France celebrated Bastille Day Monday with picnics, fireworks and a traditional military parade down the Champs Elysees in Paris. Monday's national holiday also offered a preliminary report card of sorts for French President Jacques Chirac.
Security was tight during the morning military parade down the Champs Elysees in Paris, with almost 5,000 policemen on hand. Last year's Bastille Day was marred by an apparent assassination attempt targeting President Chirac. This year, authorities took no chances.
National and international crises marked the first year of Mr. Chirac's second term in office. Earlier in the year, the French president weathered rocky diplomatic relations with the United States over his staunch opposition to the war in Iraq but basked in widespread popular approval of that policy in France.
The president's approval ratings have since tumbled, partly because of new, domestic reforms pushed by his center-right government. A series of strikes against pension reforms paralyzed French public transportation and other public services in recent months. The French parliament nonetheless passed the pension reform legislation.
Then came strikes by French performing artists over plans to cut their unemployment benefits. Many prestigious arts festivals have since been canceled.
And last week, Corsicans defied Mr. Chirac, and voted against a plan to grant the Mediterranean island wider governing powers.

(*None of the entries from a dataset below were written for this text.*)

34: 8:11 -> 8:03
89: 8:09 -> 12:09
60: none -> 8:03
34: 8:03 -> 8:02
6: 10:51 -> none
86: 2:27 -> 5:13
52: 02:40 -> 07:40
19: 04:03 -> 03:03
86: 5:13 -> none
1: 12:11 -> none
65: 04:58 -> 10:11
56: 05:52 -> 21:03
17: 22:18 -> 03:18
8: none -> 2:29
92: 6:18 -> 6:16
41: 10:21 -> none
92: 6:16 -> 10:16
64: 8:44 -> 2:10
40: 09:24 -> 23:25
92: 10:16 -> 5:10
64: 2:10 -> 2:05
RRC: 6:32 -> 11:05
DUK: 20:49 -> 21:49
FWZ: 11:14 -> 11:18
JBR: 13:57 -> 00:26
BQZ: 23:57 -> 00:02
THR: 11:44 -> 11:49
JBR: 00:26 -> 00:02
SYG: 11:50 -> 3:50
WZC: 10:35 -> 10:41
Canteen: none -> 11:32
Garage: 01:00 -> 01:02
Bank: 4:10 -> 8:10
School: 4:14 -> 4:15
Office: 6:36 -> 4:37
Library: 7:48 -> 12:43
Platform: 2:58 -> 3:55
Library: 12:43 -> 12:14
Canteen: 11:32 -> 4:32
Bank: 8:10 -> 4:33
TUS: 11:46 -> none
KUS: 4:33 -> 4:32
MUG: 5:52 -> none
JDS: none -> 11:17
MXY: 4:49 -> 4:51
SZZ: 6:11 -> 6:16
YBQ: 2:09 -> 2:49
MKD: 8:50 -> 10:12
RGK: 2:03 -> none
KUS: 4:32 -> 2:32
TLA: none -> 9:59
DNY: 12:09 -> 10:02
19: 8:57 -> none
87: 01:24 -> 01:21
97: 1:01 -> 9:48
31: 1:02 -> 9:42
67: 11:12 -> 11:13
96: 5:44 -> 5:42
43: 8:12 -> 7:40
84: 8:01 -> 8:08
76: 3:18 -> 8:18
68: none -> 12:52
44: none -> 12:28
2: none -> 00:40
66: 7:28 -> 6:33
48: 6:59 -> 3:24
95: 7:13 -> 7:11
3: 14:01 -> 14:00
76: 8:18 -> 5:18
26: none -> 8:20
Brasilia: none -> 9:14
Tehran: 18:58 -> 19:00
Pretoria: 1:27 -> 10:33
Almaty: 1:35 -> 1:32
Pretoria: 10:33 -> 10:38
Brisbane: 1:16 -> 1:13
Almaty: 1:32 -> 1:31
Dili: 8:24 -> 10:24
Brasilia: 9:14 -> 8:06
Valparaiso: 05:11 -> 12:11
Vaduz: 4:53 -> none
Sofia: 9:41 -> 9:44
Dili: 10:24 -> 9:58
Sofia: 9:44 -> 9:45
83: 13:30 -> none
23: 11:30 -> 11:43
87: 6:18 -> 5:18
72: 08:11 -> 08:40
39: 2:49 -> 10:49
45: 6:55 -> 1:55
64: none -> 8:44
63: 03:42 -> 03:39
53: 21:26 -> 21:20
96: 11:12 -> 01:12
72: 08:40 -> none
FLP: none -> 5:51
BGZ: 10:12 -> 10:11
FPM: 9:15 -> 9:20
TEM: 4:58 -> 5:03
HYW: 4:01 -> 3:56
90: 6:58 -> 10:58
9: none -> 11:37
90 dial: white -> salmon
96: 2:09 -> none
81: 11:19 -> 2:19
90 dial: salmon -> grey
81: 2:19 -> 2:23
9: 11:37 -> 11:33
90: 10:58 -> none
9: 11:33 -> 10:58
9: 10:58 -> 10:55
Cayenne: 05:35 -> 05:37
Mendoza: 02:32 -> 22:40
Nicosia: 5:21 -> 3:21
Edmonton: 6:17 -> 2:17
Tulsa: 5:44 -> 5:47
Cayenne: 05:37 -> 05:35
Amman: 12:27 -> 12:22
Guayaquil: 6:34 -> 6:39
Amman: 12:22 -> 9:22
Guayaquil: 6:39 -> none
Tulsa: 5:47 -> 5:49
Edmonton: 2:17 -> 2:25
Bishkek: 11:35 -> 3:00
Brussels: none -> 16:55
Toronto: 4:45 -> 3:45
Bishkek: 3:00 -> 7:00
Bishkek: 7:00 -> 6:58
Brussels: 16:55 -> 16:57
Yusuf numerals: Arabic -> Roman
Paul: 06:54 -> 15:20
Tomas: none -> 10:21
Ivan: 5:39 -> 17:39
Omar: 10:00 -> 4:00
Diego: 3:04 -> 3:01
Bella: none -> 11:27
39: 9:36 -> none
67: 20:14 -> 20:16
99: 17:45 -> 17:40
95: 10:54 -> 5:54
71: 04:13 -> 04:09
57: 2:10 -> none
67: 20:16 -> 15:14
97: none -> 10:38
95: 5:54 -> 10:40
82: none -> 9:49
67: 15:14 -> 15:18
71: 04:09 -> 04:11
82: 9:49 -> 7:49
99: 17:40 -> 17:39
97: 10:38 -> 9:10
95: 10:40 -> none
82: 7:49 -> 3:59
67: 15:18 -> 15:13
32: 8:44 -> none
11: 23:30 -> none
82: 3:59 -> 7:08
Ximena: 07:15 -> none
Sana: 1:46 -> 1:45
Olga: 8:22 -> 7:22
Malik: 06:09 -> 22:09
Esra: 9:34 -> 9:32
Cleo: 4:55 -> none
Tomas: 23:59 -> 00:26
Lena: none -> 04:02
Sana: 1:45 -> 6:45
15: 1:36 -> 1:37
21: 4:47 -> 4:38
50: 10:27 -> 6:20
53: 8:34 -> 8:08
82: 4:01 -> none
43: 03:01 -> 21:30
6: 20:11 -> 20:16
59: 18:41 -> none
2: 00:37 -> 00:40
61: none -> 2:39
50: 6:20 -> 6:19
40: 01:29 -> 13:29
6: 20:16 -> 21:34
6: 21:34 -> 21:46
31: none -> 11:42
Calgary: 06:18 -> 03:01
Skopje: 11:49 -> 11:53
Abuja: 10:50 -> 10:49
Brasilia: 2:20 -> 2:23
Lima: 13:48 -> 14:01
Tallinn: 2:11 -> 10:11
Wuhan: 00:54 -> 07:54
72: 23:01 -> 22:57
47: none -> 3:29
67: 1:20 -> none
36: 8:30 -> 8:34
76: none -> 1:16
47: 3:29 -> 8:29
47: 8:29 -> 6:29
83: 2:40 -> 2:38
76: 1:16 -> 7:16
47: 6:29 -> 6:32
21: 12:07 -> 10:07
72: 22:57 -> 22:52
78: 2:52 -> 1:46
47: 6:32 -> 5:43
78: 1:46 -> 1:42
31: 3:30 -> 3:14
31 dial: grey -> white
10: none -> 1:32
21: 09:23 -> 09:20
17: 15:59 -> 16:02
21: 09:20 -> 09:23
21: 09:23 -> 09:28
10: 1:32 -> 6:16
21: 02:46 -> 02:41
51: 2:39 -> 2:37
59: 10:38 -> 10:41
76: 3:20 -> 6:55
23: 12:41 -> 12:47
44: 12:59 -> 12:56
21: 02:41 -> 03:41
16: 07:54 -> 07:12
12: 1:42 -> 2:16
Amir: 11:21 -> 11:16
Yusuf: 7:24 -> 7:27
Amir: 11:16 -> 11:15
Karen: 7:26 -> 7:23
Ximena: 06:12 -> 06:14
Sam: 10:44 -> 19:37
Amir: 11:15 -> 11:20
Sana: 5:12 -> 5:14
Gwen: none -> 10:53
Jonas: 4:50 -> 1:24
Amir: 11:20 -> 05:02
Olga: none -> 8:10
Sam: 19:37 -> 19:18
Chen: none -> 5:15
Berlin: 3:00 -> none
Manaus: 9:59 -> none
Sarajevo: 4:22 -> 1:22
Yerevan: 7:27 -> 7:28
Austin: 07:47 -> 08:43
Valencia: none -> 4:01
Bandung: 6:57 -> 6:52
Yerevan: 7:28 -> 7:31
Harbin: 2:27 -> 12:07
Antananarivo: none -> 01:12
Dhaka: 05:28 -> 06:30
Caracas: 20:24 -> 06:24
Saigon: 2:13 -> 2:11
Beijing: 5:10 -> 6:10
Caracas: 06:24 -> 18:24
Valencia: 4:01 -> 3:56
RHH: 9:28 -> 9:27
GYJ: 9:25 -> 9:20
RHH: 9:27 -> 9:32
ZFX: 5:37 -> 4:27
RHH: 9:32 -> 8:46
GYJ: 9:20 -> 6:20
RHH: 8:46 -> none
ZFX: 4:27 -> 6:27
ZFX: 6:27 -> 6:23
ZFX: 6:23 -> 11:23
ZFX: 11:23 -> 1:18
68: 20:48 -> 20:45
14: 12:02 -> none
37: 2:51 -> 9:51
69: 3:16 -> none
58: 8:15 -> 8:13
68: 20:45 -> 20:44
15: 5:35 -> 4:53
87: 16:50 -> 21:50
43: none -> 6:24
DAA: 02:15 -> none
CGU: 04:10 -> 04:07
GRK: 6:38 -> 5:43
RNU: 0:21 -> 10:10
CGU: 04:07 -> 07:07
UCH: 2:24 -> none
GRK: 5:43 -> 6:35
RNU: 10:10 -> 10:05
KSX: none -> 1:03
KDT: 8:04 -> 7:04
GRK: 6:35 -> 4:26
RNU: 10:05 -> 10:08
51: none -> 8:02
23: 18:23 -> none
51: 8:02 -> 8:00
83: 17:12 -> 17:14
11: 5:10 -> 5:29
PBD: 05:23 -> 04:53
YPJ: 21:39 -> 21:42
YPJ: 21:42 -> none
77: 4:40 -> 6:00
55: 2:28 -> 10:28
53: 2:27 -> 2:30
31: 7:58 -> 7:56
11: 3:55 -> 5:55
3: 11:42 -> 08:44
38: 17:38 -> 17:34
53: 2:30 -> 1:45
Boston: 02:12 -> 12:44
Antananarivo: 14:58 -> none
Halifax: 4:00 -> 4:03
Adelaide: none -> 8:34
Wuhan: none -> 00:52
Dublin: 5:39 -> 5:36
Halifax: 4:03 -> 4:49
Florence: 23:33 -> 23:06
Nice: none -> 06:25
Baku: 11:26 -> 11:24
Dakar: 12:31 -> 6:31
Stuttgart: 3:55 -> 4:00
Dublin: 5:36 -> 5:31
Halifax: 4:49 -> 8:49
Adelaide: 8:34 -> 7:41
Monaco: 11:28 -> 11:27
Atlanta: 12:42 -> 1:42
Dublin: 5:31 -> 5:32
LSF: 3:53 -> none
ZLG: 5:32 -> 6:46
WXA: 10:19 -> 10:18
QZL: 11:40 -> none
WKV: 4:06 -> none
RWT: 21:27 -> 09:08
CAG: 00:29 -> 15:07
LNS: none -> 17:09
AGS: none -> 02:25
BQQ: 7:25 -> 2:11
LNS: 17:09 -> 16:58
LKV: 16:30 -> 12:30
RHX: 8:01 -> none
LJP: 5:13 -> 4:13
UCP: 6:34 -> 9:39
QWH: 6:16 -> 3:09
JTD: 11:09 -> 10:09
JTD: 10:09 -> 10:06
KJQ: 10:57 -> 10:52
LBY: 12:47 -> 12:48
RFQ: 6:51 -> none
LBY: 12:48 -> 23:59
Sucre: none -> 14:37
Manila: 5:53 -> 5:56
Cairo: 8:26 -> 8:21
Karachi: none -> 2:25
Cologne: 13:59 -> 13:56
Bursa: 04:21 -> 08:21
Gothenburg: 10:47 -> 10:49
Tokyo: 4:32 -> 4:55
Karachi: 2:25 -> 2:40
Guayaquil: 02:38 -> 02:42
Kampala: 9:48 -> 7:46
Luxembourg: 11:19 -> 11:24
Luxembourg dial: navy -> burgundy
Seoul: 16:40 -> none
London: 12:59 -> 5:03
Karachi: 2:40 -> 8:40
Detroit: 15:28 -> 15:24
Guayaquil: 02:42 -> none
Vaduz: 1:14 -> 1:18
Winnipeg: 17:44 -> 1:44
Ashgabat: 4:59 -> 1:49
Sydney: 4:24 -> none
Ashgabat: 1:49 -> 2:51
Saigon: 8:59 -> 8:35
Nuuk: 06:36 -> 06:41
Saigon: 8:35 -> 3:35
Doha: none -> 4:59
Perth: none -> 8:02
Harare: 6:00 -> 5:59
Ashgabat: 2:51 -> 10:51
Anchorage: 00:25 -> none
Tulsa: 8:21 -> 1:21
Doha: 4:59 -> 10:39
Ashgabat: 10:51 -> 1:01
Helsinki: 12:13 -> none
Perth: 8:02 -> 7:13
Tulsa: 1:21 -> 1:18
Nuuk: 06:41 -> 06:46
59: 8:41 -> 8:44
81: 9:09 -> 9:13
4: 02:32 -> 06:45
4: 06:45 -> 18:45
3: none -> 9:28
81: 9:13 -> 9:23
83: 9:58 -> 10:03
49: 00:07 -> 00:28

In his traditional, televised Bastille Day interview, Mr. Chirac warned his people not to resist change.
The French president said France must not allow itself to be bypassed by world events, but rather must adapt to the changes. In particular, he said, French people must stop assuming the government provides all the answers. He suggested the French need to adjust themselves psychologically to major decentralization measures being proposed by the government.
Mr. Chirac's nationally televised interview was his first in four months, and marked the president's most thorough defense of his prime minister, and the proposed domestic reforms.
But the French president also touched on European issues. He refused to comment on the controversial debut of Italian Prime Minister Silvio Berlusconi as the head of the European Union. But he did suggest that the EU's three percent budget deficit cap should be softened. France again risks surpassing that cap.
Mr. Chirac also reiterated his call for the United Nations, and not the United States, to head Iraq's postwar reconstruction.
The notion of having any country play world policeman is over, Mr. Chirac said. He said current international problems - from poverty to environmental degradation - demand a global authority.
With Mr. Chirac's re-election last May, beating far-right leader Jean-Marie Le Pen by a landslide, and with his center-right UMP party controlling the parliament, the French president is in a very strong position to leave his mark on what could be his last term in office. Some analysts praise Mr. Chirac and his government for embarking on bold reforms. But critics suggest Mr. Chirac's second term has so far produced few, positive achievements.